De repente se oyeron pasos precipitados en la escalera. Alguien tropezó, y lanzó un gruñido de rabia. Un instante después se abrió la puerta con un puntapié y en el umbral estaba Jef Lombard, que se quedó un momento inmóvil, mirando a los tres hombres tan fijamente que asustaba.

Temblaba. Parecía tener fiebre, o tal vez una especie de locura.

Todo debía bailar delante de sus ojos, la silueta de Belloir que se apartaba de él, la cara congestionada de Van Damme, por fin Maigret, con sus anchas espaldas, que no hacía el menor movimiento, aguantando la respiración.

Y por encima de todo, este terrible desorden, los dibujos diseminados, la chica desnuda de la que sólo se veían los senos y la barbilla, la linterna y el diván desfondado.

Sólo se podía medir la escena por fracciones de segundo. Con su largo brazo, Jef sostenía en la mano un revólver.

Maigret lo observaba con calma. Pero lanzó un suspiro de alivio cuando Jef Lombard tiró el arma al suelo, se cogió la cabeza entre las dos manos, estalló en sollozos roncos y gimió:

—¡No puedo ! ¡No puedo ! ¿Me oyen ? ¡No puedo, por Dios !

Y se apoyó con los dos brazos en la pared, mientras le temblaba el cuerpo, respirando ruidosamente.

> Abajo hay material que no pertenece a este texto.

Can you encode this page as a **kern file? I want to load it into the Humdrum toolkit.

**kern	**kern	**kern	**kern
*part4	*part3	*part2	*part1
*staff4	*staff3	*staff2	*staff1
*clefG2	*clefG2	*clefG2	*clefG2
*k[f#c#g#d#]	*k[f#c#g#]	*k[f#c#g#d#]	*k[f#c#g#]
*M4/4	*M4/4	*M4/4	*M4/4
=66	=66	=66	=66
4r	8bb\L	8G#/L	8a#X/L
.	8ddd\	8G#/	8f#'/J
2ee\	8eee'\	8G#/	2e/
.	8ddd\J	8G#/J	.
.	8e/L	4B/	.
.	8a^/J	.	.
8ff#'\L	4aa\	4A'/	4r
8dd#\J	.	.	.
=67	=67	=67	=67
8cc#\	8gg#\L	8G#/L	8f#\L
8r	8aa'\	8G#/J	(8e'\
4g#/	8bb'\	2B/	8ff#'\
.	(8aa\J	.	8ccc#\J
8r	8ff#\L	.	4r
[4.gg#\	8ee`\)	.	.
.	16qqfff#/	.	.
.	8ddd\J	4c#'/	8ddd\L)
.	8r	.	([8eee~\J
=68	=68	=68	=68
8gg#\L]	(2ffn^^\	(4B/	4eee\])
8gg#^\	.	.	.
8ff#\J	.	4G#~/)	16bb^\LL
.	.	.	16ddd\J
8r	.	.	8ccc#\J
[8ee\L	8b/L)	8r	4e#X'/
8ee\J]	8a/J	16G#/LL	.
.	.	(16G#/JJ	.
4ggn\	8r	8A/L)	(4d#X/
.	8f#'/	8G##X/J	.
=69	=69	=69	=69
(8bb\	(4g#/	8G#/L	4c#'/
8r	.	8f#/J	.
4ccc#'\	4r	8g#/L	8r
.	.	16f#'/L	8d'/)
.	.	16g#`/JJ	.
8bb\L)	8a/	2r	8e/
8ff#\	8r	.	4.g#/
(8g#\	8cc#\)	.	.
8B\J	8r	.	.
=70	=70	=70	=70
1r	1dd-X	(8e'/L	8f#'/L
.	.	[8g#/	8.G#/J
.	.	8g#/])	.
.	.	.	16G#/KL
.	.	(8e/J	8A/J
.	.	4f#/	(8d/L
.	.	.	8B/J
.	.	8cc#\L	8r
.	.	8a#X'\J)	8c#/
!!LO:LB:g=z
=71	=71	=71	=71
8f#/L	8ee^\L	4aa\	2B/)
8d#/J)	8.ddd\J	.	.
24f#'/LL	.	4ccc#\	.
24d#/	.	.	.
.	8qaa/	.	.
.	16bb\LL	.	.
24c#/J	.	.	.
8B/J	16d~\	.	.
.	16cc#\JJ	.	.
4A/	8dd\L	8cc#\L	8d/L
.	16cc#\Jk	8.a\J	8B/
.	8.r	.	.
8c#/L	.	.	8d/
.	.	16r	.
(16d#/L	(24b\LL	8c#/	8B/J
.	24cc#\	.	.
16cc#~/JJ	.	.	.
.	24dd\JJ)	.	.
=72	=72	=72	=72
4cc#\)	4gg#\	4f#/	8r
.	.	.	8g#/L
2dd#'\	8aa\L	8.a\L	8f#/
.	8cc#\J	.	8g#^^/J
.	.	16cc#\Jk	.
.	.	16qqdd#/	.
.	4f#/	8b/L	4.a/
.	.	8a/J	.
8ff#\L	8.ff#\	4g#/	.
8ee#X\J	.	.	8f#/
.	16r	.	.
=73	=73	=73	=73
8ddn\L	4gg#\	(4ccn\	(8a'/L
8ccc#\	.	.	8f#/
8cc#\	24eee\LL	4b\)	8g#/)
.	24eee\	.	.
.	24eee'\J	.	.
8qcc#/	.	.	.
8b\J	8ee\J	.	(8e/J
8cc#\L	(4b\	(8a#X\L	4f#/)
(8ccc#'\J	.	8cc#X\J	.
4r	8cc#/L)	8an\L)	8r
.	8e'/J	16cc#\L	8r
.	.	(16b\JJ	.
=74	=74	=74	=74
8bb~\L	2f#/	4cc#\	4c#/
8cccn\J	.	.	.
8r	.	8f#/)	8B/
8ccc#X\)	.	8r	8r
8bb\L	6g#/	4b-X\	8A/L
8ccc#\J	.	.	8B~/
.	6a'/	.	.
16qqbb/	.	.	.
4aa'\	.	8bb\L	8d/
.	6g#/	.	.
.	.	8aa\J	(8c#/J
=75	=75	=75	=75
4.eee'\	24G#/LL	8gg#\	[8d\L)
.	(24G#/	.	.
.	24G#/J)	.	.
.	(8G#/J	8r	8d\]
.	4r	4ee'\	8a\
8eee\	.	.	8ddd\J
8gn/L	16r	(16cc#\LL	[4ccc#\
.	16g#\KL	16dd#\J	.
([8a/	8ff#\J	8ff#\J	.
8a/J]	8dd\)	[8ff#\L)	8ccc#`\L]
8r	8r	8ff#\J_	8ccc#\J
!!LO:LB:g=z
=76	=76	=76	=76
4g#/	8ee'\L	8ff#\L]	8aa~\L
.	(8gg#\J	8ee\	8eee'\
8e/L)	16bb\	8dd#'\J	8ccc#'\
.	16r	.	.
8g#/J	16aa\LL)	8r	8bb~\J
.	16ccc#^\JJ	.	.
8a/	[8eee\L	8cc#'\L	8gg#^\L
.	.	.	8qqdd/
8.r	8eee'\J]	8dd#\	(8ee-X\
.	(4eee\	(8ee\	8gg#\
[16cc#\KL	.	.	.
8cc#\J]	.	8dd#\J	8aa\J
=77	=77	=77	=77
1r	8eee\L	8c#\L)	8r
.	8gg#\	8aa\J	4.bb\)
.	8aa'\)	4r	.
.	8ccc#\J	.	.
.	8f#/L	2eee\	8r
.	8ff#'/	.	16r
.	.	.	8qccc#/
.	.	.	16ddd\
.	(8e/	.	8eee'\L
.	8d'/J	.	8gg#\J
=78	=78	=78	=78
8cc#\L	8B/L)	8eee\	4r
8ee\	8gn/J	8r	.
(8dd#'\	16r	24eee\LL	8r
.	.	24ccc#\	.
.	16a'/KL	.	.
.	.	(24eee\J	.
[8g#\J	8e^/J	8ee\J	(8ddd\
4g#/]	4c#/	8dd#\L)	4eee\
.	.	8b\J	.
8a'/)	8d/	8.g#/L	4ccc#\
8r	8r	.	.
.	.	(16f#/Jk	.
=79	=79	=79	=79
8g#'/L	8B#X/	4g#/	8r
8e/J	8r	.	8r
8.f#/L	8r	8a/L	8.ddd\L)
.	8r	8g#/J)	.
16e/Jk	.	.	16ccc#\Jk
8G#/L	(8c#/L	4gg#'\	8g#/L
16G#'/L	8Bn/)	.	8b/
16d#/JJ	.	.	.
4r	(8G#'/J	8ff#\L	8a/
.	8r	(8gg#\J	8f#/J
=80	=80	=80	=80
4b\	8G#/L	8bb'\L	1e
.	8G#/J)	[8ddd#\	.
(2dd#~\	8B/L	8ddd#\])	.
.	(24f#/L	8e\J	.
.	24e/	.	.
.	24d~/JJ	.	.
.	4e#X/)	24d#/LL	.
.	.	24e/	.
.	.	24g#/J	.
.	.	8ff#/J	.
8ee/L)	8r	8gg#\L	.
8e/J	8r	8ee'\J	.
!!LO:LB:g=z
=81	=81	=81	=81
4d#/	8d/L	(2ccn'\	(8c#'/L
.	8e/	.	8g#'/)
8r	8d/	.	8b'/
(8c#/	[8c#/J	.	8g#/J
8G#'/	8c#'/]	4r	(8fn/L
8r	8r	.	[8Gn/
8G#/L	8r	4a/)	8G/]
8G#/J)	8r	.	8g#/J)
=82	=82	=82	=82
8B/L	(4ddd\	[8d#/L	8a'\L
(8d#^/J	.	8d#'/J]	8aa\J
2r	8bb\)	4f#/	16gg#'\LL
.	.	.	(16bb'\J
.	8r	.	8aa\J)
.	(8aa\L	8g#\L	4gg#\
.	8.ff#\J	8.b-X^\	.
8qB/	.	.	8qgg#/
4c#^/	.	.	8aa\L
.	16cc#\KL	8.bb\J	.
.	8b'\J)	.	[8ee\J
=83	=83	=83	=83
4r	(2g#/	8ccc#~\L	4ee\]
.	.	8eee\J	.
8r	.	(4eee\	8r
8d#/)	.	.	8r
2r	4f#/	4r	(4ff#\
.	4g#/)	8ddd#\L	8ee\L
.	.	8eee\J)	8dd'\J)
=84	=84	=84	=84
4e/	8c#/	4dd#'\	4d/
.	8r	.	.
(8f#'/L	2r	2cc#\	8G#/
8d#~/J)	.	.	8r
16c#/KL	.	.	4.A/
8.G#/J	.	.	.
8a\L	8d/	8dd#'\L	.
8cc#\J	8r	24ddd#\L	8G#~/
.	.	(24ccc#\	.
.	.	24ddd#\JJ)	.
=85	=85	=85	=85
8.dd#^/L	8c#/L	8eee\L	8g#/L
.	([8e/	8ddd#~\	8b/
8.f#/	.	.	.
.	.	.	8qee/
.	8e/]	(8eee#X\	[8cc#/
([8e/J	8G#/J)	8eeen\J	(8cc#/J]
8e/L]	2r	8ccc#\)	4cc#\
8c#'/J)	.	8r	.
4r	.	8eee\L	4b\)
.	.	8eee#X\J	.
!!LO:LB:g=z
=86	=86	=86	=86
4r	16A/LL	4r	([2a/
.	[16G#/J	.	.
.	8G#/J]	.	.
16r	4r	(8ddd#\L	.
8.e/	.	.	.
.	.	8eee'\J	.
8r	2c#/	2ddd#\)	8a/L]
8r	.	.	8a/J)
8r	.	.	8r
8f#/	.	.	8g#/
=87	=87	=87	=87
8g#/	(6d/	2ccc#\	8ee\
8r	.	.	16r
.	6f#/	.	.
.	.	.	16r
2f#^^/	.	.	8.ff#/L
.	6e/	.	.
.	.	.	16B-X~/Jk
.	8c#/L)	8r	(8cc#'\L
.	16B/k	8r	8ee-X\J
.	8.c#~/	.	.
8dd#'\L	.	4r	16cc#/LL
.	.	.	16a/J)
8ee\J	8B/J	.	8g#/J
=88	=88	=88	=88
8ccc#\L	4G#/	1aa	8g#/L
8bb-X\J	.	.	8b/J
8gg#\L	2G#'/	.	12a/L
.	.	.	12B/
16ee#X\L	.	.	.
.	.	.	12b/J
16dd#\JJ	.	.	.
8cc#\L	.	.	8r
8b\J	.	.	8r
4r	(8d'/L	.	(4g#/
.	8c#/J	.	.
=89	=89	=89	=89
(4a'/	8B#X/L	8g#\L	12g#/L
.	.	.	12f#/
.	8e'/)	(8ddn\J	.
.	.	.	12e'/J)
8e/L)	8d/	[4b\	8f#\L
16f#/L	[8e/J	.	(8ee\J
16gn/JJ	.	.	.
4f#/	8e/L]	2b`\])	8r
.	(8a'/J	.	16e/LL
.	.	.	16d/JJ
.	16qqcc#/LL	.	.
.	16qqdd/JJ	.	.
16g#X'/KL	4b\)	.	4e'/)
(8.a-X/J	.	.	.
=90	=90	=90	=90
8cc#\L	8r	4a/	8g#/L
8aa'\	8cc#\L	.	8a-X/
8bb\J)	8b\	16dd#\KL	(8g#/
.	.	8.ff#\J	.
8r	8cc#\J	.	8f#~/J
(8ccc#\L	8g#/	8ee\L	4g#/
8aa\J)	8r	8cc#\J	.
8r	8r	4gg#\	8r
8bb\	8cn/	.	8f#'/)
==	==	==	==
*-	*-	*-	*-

El comisario cerró la puerta, ya que llegaban los ruidos de la sierra y la lima, así como también gritos de niños.

* * *

Jef Lombard se enjugó el rostro con un pañuelo, echó sus cabellos hacia atrás, miró a su alrededor con ojos vacíos como los que se tienen después de crisis nerviosas.

No estaba del todo calmado. Sus dedos se crispaban. Los orificios de la nariz le temblaban. En el momento en que iba a hablar, tuvo que morderse el labio, porque volvía a sollozar.

—¡Para llegar a esto…! —dijo con una voz que la ironía volvía mate y mordiente.

Quiso reír, con desesperación.

—¡Nueve años ! ¡Casi diez ! He estado solo sin un céntimo, sin trabajo…

Hablaba para sí mismo, mirando fijamente el croquis del desnudo.

—¡Diez años de esfuerzos diarios, sinsabores y dificultades de todas clases ! ¡Y sin embargo, me casé ! Quise hijos. Me esforcé como una bestia, para darles una vida decente. Una casa. Y estudios. ¡Y todo ! Ustedes lo han visto. Pero lo que no han visto es el esfuerzo que cuesta construir todo esto. Y las desilusiones. Y las letras de cambio que, al principio, no me dejaban dormir.